To date, most of my headless embedded development has been either entirely stand-alone, or has communicated with the outside world via serial.
Serial is kinda old, and getting clunky. Yes, you can use a USB to serial converter from FTDI or whoever, but then you have a USB connection that needs to have a baud rate specified, which is just strange.
On the other hand, USB and Bluetooth both seem to have development models that demand that if you're going to do something new and unique that you spend $$$$$$ to create some new class of device, with vendor ID and all that associated folderol. It's nice if you're building 100,000 a year or more, but not so nice if you're building a few hundred per year.
I'm working on a device that has a need for robust and graceful communication with PCs. On the one hand, data rates are not at all high
-- once or twice a second the thing needs to report that some action has happened, and possibly cough up a measurement at the same time.
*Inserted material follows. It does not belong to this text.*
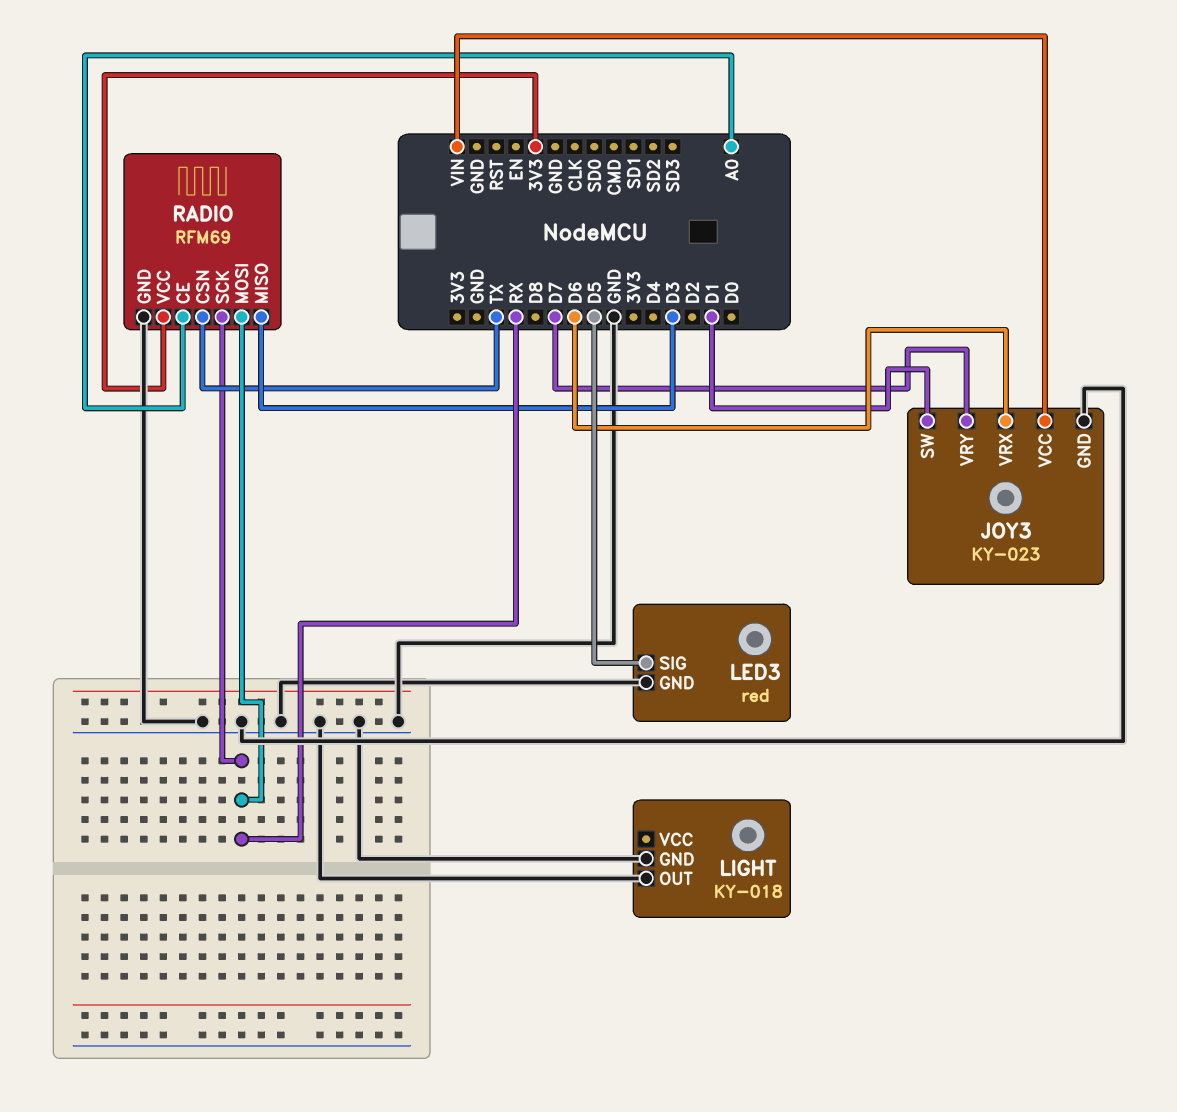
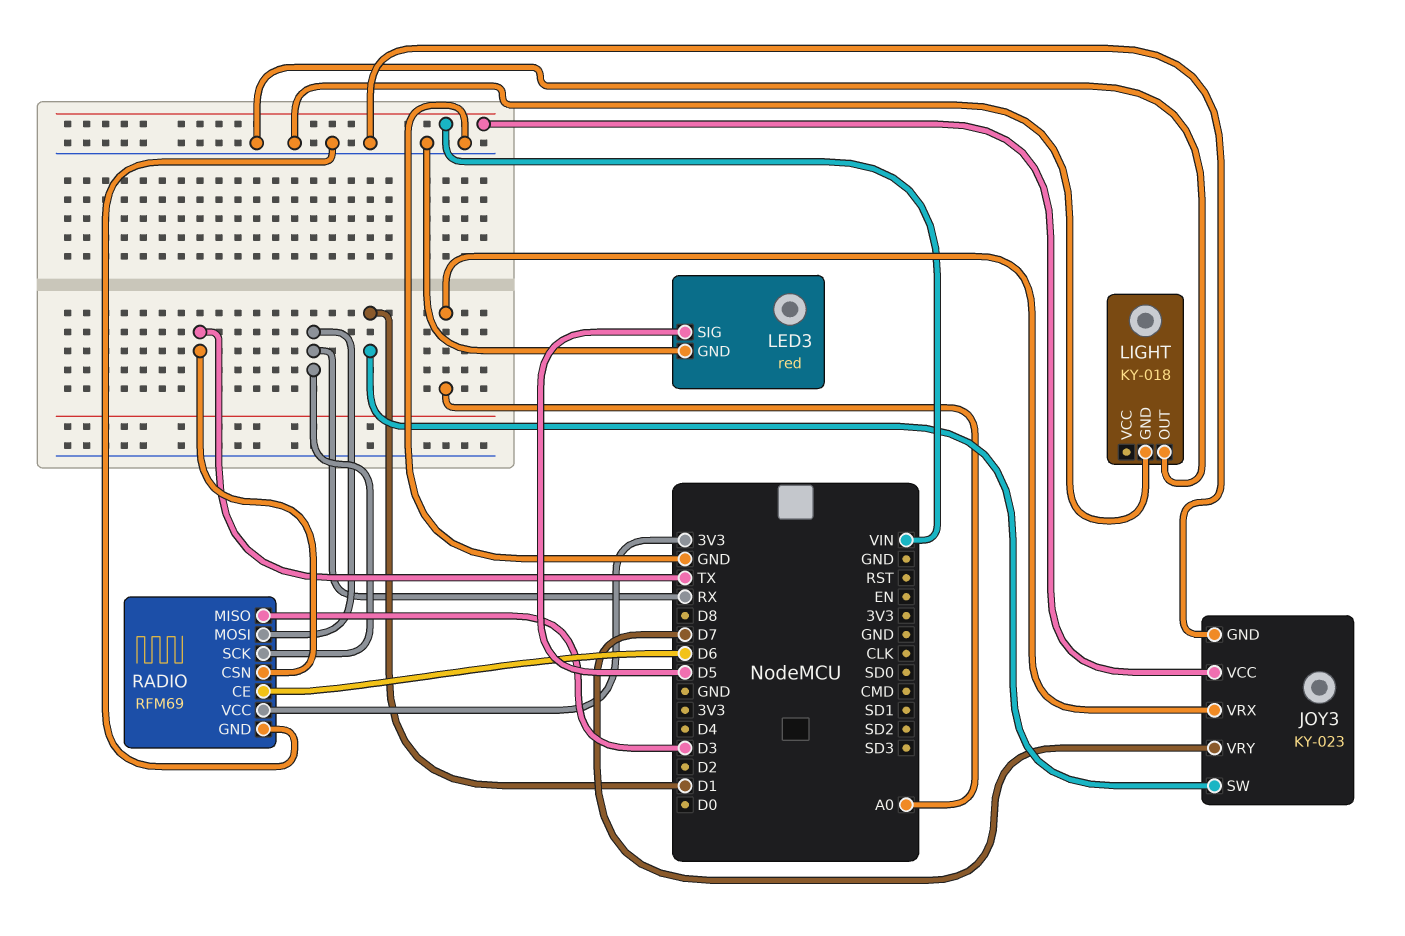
JOY3 pin VRX: D6 -> A0
RADIO pin CE: A0 -> D6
On the other hand, they need to work in harsh environments that make wired connections expensive, so having them communicate wirelessly is a good thing.
It can't be assumed that these things will have a 1:1 connection with PC's, either -- it should be assumed that up to a dozen could all be at work, funneling data to one PC.
So, if YOU were going to build a device than needed to communicate with a PC in a reasonably robust and seamless fashion, and it was going to be fairly low production volume, and if wireless were desirable but not necessary, how would YOU do it?
If I were to ignore the desired "wireless" part, I think I'd be looking at how the PLC manufacturers network their boxen on Ethernet.